MODERATOR Posted - 28 August 2000 14:40

“the conservative movement never abolished shatnez or niddah halacha.”

That's like saying the Christians never abolished the Torah, they just "reinterpreted" it. Conservativism has some rules that they refer to as shatnez and nidah, but there is not much more similarity between theirs and ours.

“about jesus as the failed messiah, read the writings of rav sadia gaon about the messiah.”

I have. There is nothing there that defends Greenberg's statement.

“and, shunamit, what makes the rambam's 13 principles Judaism? Why should Judaism be defined by one person 2000 or so yrs after mattan torah? “

This is a good question and I will, IYH, address it shortly because it's clear that we need to clearly understand the distinctions between Orthodoxy, Modern orthodoxy, reform, etc.

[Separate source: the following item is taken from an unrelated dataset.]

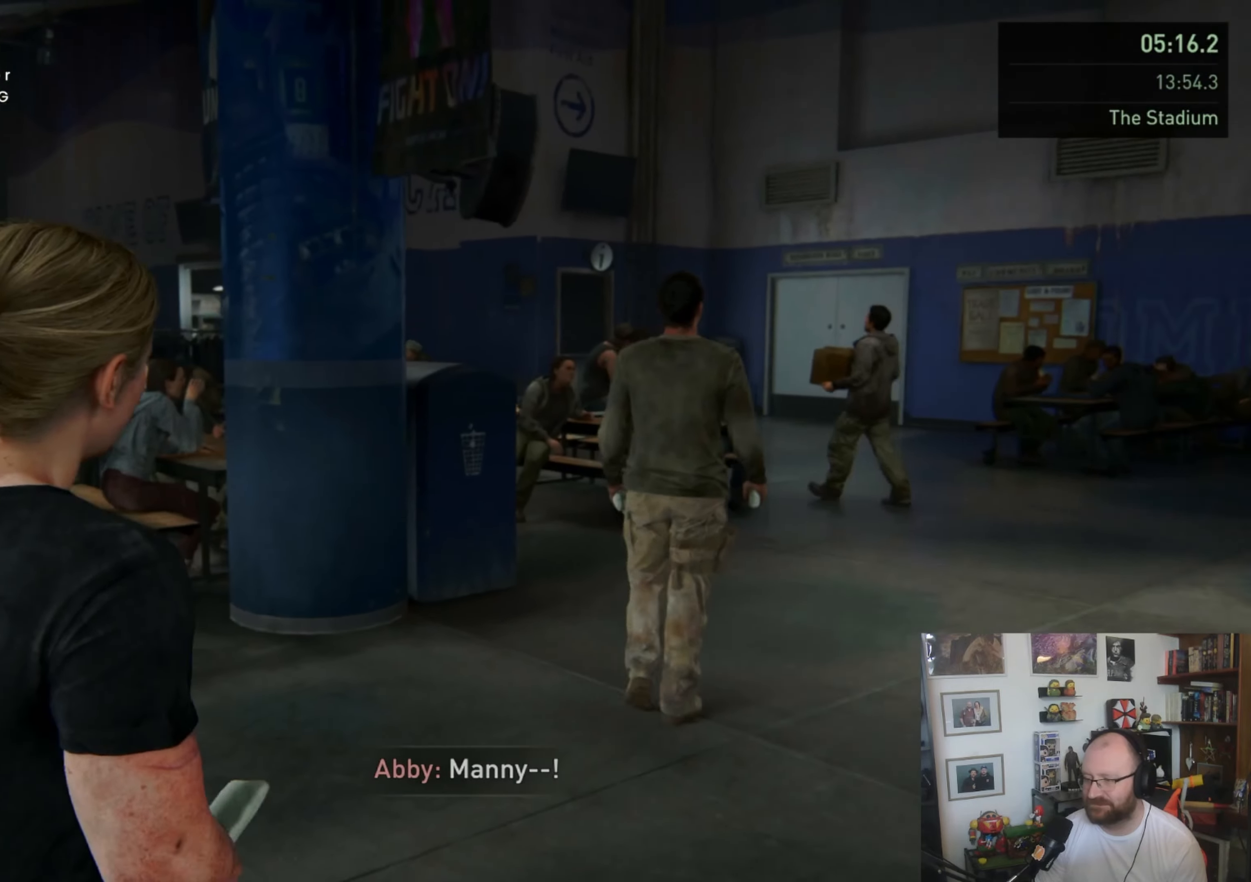
{"buttons": ["L1"], "left_stick": "up", "right_stick": "center", "events": [[133, "right_stick", "right"], [367, "right_stick", "center"]]}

“and the conservative movement as much as any other non-extreme movement in Judaism stresses the coming of the messiah.”

The Christians, too, stress the "coming" of the messiah, albeit a second coming. The "messiah" that the Conservatives believe in is not the same Messiah that we believe in. Same sounding word, two different things. The way we define messiah, they do not believe in it.

“shunamit- do you believe in 2 isiahs? if not, how do you explain the break in form style and chronology? “

G-d uses many styles and chronologies since He is capable of all. If you believe in 2 Yishayas how do you explain the fact that the Torah Shebal Peh says there was only one??

“how do you explain bereshit perek aleph and beit? “

What needs to be explained?

“or the notion "ein mukdam oh meuchar batorah?"“

the Torah is not a history book but a book of instructions. Nobody ever said it was chronological.

“ prove that God wrote the Torah and that Spinoza was completely wrong with his documentary hypothesis of JEPD.”

That's easy. In the "proofs to the Torah" forum we have some. There have been many more. That the Torah was written by G-d has already been proven. Been there done that.

MODERATOR Posted - 07 September 2000 17:09

Conservative Judaism is clearly heresy, and not Judaism at all. They create their own baseless rules and policies and incorporate those fairytales into what they call Judaism.

As far as “Halachah” goes, they make call it “Halachah”, but it is nothing close.

Solomon Schechter concocted, as part of the Halachic process a baseless and nonsensical concept called "Klal Yisrael" (yes, Klall Yisroel) which means that decisions on Jewish Law are largely determined by the practices of Klal Yisrael.

In other words, instead of people having to follow the law, the law follows the people. Of course, it is more complicated – and more messed up – than that. They have something called the Committee on Jewish Law and Standards (CJLS), that decides Halachah. Sometimes this pseudo-Sanhedrim hagadol will give people a choice of what they can do, and each conservative rabbi (sic) can decide on his own.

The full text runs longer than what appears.